本作は原田マハの同名小説を原作に、かつて撮影所で映画の夢を追い求めるも、今ではギャンブル漬けで借金まみれの生活を送る男ゴウの姿を描いた松竹映画100周年記念作品。沢田研二が現在の落ちぶれたゴウ、菅田が若き日のゴウを演じたほか、妻・淑子に宮本と永野芽郁、テアトル銀幕の館主を務める元映写技師テラシンに小林稔侍と野田、昭和の銀幕スター・桂園子に北川が扮している。

菅田は観客を前に「50%ですけれど、お客さんがいる状態での舞台挨拶は本当に貴重。とてもありがたいです」と挨拶。この日、観客と一緒に映画を鑑賞してから舞台挨拶に立った山田は「映画ができあがったばかりの頃は後悔ばかり。なんであんな撮り方や芝居をさせてしまったのか、と。でも完成してから月日が経ってるので、今日は面白く観てました。それがいいことなの悪いことなのか。少しボケてきてしまったのかもしれません」と話し、笑いを誘う。

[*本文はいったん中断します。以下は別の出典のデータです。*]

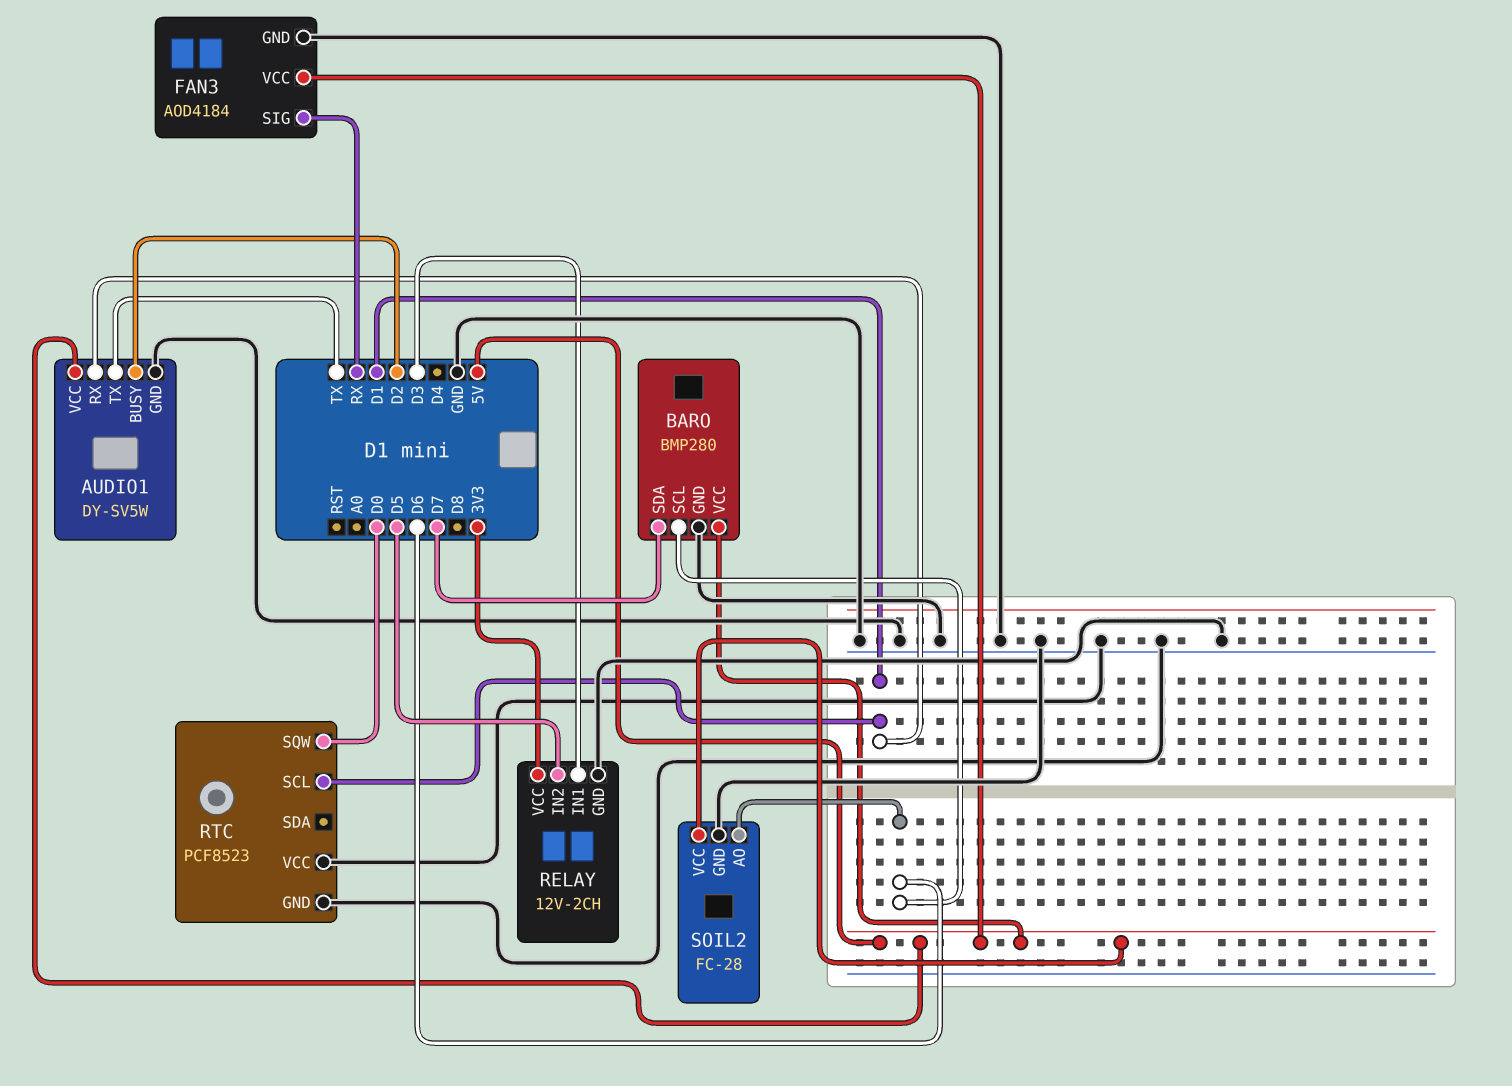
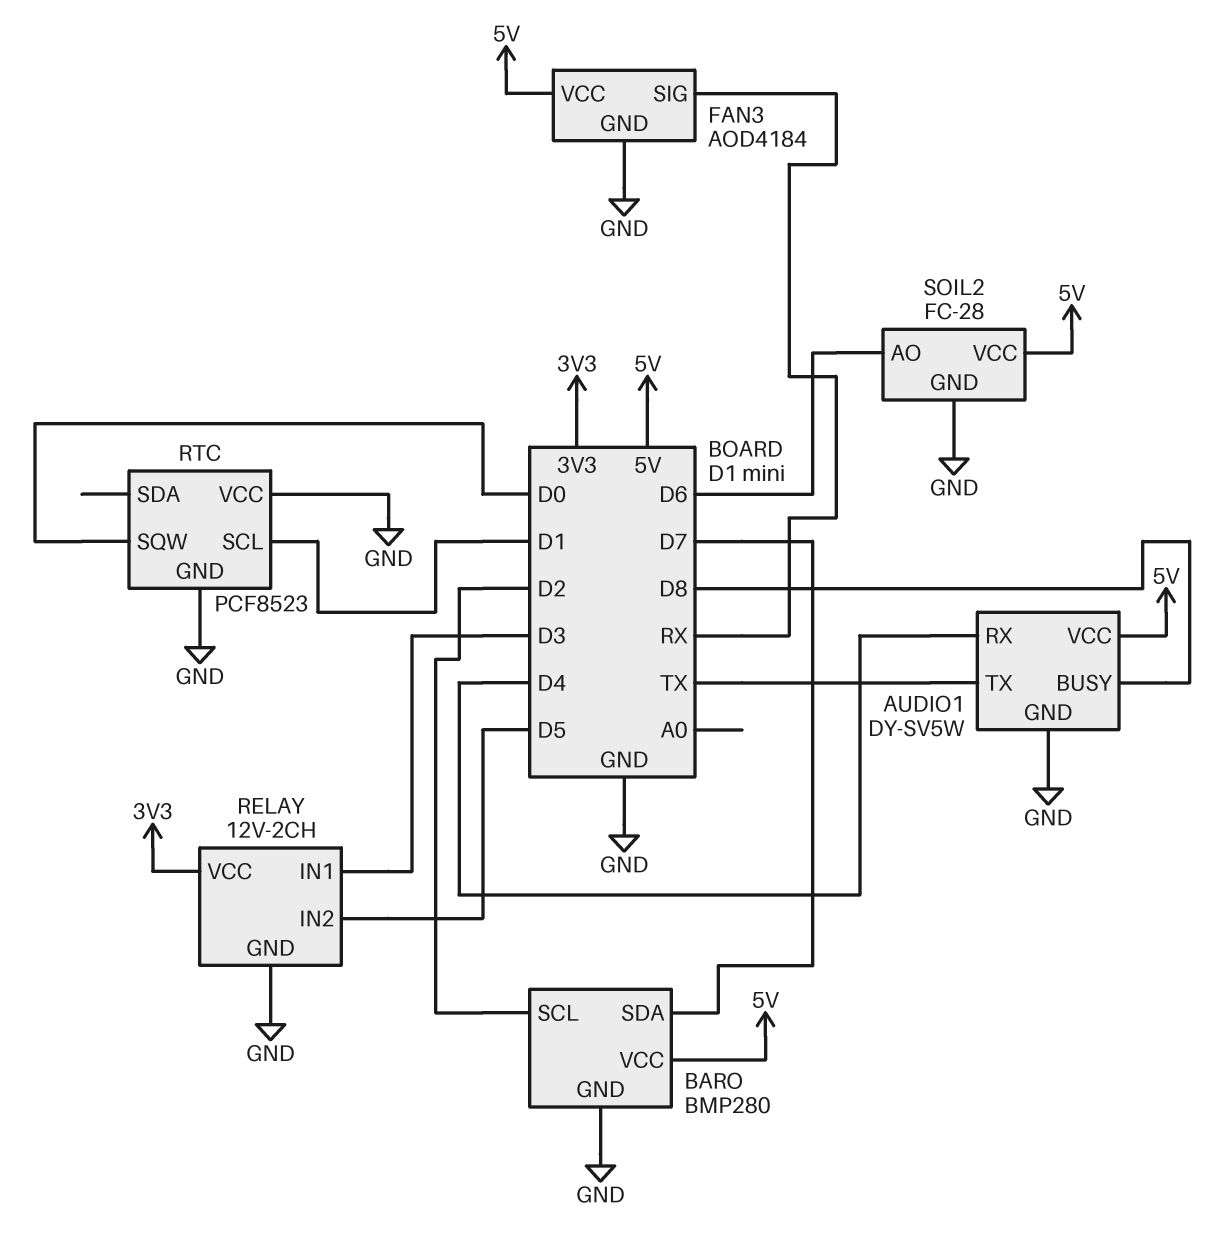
AUDIO1 pin BUSY: D2 -> D8
AUDIO1 pin RX: D1 -> D4
BARO pin SCL: D6 -> D2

劇中では小津安二郎が松竹で監督した「東京物語」にオマージュが捧げられた。山田は「北川景子さんが着る服もキャメラポジションもエキストラの配置も再現して。小津安二郎の映画をそっくりまねして作ろうとしまして」と述懐。カメラをのぞいた瞬間を振り返り「なんだか不思議な感じ、ゾクゾクっとしましたね。『あ、小津安二郎が近くにいる』と言うのかな。僕は話もしたことないけど、小津さんに会えた気がしましたね」と明かした。

かつての銀幕スターを演じるにあたり当時の女優たちを研究したという北川は「いろんな作品を観たり、ヘアメイクの写真集を拝見したり。でも、なんだか雲をつかむような思い。一番役作りで助けていただいたのは、監督が撮影所時代の話をしてくださったこと。お話を聞きながら、1つずつピースを集めていきました」と回想する。「東京物語」をオマージュしたシーンには「冷や汗(笑)」と一言。「世界中にファンがいる映画の有名なシーン。原節子さんを超えることは絶対にできないけど、なるべくお芝居を近付けたかった。またまねするだけではなく、自分らしい部分もどこかに残せたらと思っていました。頭で考えはするんですけど、どうしたらいいかはわからなくて。パニックになりながら終わりました」と笑って振り返る。

主演を務めるはずだった志村けんの遺志を継ぎ、ゴウの代役を務めた沢田。イベントでは沢田演じるゴウが志村がアレンジしたことで有名な「東村山音頭」を歌うシーンが存在することも明かされた。山田曰く、もともと脚本段階でゴウが酔っ払いながら歌を歌うことは決まっていたそう。「何を歌うかはいろいろ考えました。沢田研二さんとも相談しました。沢田さんのヒットソングを歌う案もあったけどちょっと違和感がある。それから志村けんの『東村山音頭』というアイデアが浮かんできました。あそこで今は亡き志村けんのことを思い出す。彼に捧げる気持ち。沢田さんに歌ってもらうとぴったりハマっていましたね」と引用の経緯を明かした。

この日、沢田が公開にあたり綴ったコメントが代読された。パンフレットにも掲載されているという文章で、沢田は「志村さんのお気持ちを抱きしめ、やり遂げる覚悟です。あの日から新型コロナとともに歩んだ72歳、精一杯の姿です。せんないですが、志村さんのゴウが観たかった。私はこの作品を封切り館で初めて観ようと思っています」と述べている。ゴウが「東村山音頭」を歌うシーンの撮影を見学していたという菅田は「ものすごく集中されていて誰も近付けない空気がありました。その姿からも、この作品に臨む沢田さんの思いがあふれ出ていた。ご本人が映画を観てどう思うか、とても気になります。そして同じ人物を演じられて、すごく光栄です」と語った。

「キネマの神様」は明日8月6日より全国ロードショー。